Interview with Maira Kalman
From Tocqueville to town hall meetings, illustrator and visual journalist, Maira Kalman took us on a year long tour celebrating the history of America through her illustrated NYTimes column, And The Pursuit of Happiness in 2009. This year, the delightful diary documenting life and all its little liberties will be published in the form of her new book released on Oct. 14 by Penguin Press. It was a pleasure to see the world through Kalman’s playful prism and to learn more about the story:
When you created And The Pursuit of Happiness, how important was it for you to tell a story that was both deeply personal and yet still universal?
That is all I can ever do. Every story, no matter how journalistic is also an expression of the personal. I like to show what happens along the way. The peripheral events and actions. The people I meet. The buildings I see. The pies I eat. It helps to not bore the reader.

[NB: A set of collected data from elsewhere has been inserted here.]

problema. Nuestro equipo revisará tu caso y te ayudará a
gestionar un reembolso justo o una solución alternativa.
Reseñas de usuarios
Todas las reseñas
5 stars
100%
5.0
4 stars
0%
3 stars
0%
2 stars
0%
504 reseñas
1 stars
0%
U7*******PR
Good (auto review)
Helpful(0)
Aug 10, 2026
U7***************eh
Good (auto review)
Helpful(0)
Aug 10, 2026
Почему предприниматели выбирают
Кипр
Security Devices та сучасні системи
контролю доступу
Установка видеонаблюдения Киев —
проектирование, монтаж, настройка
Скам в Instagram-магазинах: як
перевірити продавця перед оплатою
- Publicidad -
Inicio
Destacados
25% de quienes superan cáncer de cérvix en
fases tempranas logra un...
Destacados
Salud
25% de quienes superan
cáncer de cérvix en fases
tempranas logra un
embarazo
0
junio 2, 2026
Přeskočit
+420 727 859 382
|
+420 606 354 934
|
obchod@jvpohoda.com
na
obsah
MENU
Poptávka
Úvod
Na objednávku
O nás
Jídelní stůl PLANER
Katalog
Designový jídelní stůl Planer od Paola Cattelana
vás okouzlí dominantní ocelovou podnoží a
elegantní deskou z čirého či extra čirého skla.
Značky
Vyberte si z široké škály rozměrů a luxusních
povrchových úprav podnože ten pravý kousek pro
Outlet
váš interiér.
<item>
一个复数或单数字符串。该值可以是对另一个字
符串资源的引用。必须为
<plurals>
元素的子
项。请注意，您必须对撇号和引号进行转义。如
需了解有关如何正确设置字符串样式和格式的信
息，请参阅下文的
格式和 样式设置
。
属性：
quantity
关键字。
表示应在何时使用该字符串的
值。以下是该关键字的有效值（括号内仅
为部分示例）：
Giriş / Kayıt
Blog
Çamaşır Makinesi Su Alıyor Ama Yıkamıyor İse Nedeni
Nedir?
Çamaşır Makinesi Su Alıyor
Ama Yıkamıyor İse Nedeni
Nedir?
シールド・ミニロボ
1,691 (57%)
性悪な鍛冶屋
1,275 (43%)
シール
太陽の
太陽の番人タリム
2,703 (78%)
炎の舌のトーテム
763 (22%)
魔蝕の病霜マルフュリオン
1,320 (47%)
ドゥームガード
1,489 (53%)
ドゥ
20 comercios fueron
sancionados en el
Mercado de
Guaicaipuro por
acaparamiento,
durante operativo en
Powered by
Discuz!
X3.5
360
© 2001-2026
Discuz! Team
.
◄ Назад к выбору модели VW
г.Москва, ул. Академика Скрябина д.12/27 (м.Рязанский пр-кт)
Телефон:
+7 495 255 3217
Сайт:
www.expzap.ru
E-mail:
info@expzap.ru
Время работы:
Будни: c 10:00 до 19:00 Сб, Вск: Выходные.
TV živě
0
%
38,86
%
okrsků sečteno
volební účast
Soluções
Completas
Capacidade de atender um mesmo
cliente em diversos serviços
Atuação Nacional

Humor has always been essential to me. Or second nature to me. However it happened, communicating with people is much easier if you have a sense of humor. And it is really a universal thing that has no limits of age.
It must’ve been such a gift to have unlimited space with the column online. Of course I love the physical object better, but did you miss the surprise of the vertical format when you published it into a book?
At first, I was not enamored with the online format. But then I grew to love it. The computer screen lights the art and makes it shimmer. It becomes luminous. And the length gave me time to expand an idea. So now, even though I love the book, I am sorry it does not scroll.
As a words and images person, I appreciate how you combine writing and drawing. Elements of Style proves beauty and brevity can coexist and I think it’s wonderful how you brought your imaginative storytelling to The Library Initiative. At heart, would you say you’re a writer who expresses herself through visual adjectives?
Absolutely. Having said that, I try to write as little as possible. I hope that a few words will express what I want to say. But I would not want to give up the drawing. They help each other. I can go back and forth in an expressive way and tell the story in different forms.